● **Work to be completed**: Reproduce every line of text in the listing below without changing anything, and leave the pictures out of your answer.

Collected data
►
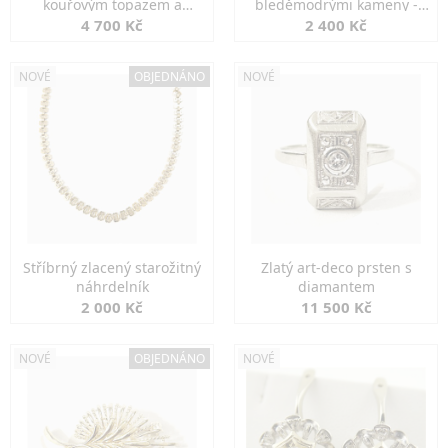
kouřovým topazem a
bleděmodrými kameny -
markazity
jemná elegance
4 700 Kč
2 400 Kč
NOVÉ
OBJEDNÁNO
NOVÉ
Stříbrný zlacený starožitný
Zlatý art-deco prsten s
náhrdelník
diamantem
2 000 Kč
11 500 Kč
NOVÉ
OBJEDNÁNO
NOVÉ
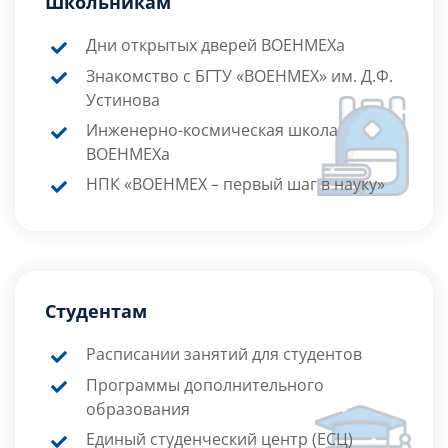
Школьникам
Дни открытых дверей ВОЕНМЕХа
Знакомство с БГТУ «ВОЕНМЕХ» им. Д.Ф.
Устинова
Инженерно-космическая школа
ВОЕНМЕХа
НПК «ВОЕНМЕХ – первый шаг в науку»
Студентам
Расписании занятий для студентов
Программы дополнительного
образования
Единый студенческий центр (ЕСЦ)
◄
● **Exercise answer**:
kouřovým topazem a
bleděmodrými kameny -
markazity
jemná elegance
4 700 Kč
2 400 Kč
NOVÉ
OBJEDNÁNO
NOVÉ
Stříbrný zlacený starožitný
Zlatý art-deco prsten s
náhrdelník
diamantem
2 000 Kč
11 500 Kč
NOVÉ
OBJEDNÁNO
NOVÉ
Школьникам
Дни открытых дверей ВОЕНМЕХа
Знакомство с БГТУ «ВОЕНМЕХ» им. Д.Ф.
Устинова
Инженерно-космическая школа
ВОЕНМЕХа
НПК «ВОЕНМЕХ – первый шаг в науку»
Студентам
Расписании занятий для студентов
Программы дополнительного
образования
Единый студенческий центр (ЕСЦ)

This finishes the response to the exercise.